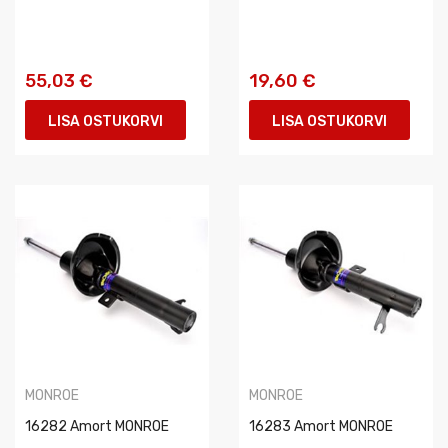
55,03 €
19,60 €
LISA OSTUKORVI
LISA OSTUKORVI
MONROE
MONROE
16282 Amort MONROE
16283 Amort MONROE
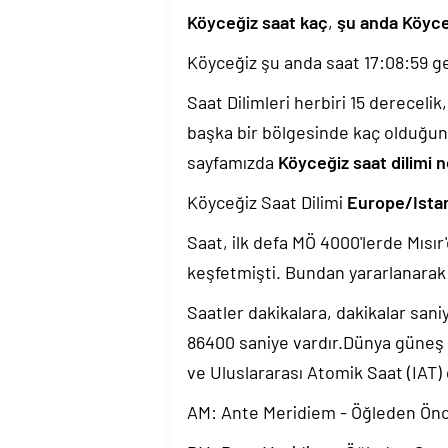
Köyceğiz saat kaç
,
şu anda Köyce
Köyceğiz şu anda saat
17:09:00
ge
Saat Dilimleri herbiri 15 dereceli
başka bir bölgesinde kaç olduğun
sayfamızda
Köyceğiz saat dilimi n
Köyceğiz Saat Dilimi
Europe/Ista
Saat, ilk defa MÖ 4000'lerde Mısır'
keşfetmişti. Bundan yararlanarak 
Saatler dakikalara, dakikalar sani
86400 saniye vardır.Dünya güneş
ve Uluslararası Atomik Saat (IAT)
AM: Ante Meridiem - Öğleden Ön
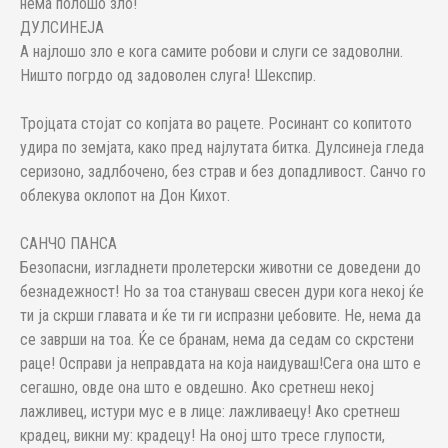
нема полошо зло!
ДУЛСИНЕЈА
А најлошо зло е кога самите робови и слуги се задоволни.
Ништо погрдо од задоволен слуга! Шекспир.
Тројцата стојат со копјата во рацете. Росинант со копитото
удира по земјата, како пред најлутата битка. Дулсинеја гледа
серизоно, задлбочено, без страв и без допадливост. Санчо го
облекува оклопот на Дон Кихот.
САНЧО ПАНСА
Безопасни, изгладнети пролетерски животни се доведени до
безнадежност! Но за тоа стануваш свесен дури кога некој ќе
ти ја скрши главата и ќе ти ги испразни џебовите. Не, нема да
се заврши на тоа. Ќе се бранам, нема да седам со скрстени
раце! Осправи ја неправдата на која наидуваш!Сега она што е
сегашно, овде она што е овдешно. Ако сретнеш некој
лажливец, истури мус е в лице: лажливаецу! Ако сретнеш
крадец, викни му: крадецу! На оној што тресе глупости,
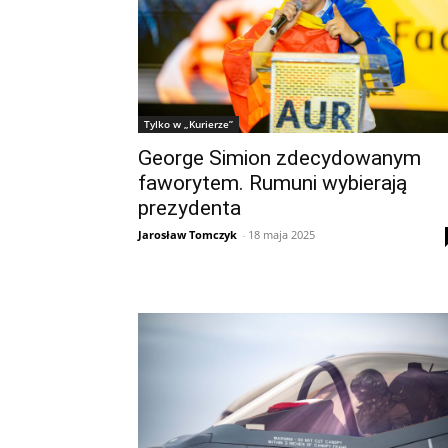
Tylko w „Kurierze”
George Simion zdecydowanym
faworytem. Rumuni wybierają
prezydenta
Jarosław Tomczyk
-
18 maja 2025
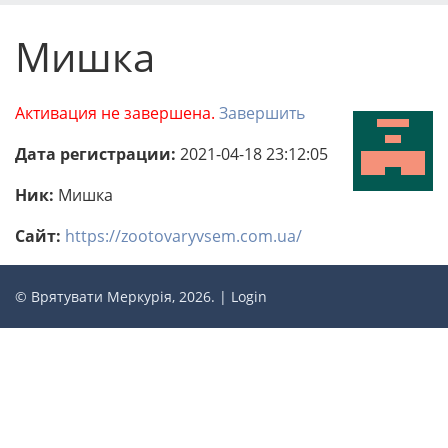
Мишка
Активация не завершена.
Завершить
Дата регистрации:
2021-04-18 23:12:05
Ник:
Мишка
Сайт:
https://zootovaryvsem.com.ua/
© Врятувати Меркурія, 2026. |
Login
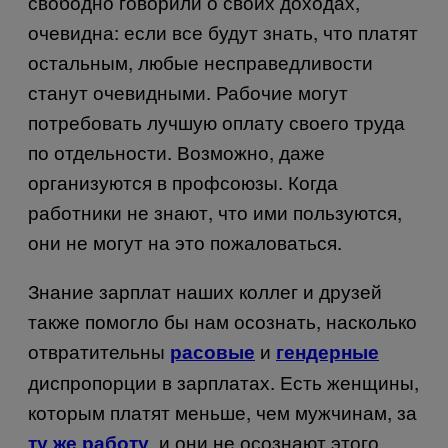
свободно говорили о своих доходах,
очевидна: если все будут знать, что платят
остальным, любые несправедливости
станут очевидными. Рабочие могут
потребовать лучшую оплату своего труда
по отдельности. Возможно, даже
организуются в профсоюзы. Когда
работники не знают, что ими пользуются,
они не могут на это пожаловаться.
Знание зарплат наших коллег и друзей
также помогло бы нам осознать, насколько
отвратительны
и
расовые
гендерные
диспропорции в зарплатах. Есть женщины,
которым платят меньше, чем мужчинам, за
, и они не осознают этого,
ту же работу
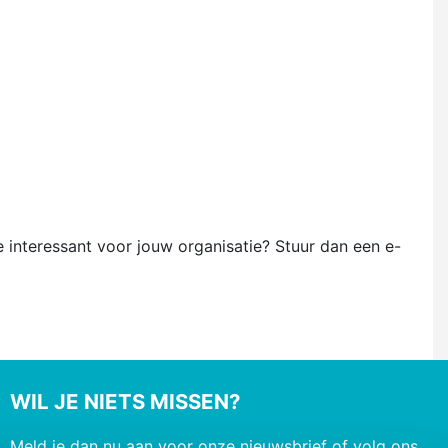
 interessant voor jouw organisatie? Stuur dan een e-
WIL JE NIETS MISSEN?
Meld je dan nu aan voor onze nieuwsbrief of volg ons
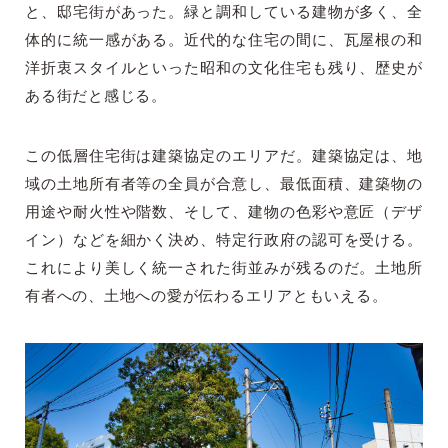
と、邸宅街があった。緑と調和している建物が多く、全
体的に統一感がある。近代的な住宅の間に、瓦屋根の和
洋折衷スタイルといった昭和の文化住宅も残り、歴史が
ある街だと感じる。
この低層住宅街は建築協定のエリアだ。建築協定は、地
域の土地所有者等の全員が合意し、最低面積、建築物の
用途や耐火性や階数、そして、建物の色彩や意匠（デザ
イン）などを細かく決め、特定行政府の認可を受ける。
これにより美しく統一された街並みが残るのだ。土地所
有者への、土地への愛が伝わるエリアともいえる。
-.-.-
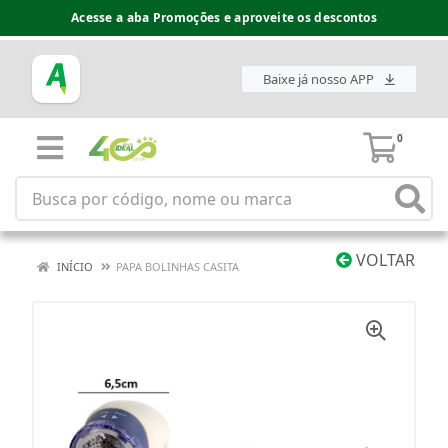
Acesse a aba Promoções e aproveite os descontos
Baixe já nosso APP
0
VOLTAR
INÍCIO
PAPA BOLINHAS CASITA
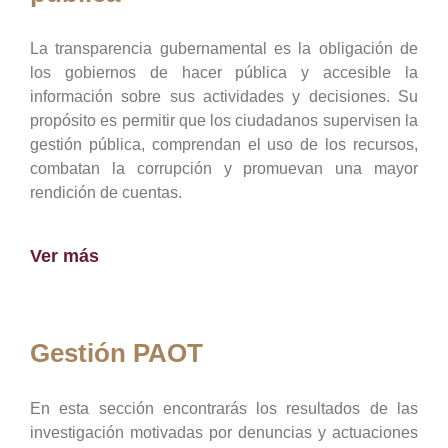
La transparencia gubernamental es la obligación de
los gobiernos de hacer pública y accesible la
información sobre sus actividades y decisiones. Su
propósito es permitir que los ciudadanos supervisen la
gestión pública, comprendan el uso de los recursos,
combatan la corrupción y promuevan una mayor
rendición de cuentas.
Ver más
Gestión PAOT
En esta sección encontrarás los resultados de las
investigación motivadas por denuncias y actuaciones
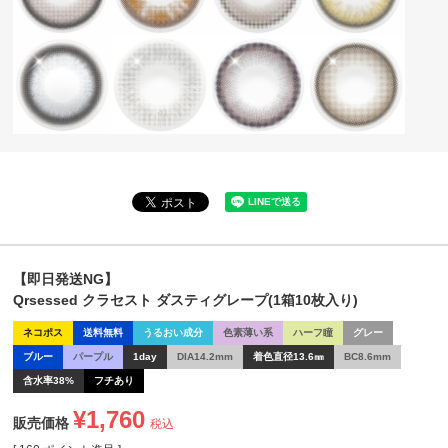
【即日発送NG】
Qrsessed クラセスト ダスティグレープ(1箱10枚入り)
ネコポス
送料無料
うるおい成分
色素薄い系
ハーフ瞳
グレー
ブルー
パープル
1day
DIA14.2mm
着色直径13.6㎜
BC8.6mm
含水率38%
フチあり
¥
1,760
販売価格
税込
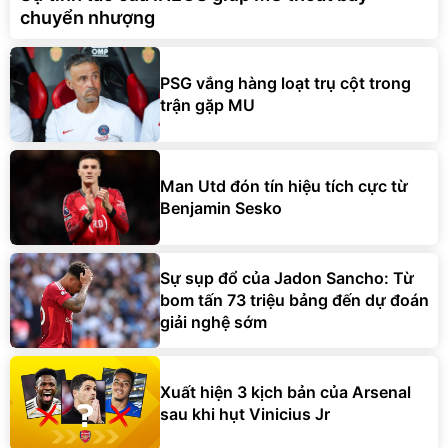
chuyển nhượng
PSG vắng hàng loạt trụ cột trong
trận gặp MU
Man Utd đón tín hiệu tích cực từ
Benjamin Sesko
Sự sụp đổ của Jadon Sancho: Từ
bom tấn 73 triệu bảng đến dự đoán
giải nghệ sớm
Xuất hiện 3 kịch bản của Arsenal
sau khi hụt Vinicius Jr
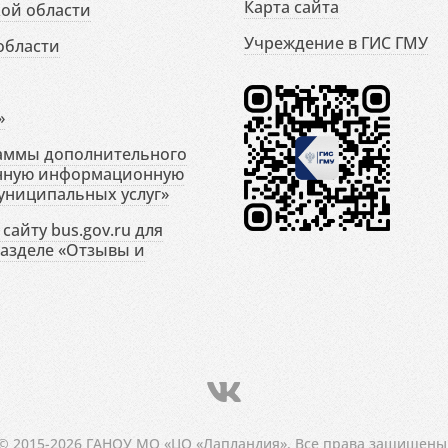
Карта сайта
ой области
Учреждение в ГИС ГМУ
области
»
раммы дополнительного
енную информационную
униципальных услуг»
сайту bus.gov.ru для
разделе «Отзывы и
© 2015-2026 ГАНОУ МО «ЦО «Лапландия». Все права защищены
-.-.-
TO-DO ITEM
Scan the records for the string "Köyceğiz" and report each line where it occurs.

EXERCISE SOLUTION
Köyceğiz saat kaç
Köyceğiz şu anda saat
Köyceğiz saat dilimi n
Köyceğiz Saat Dilimi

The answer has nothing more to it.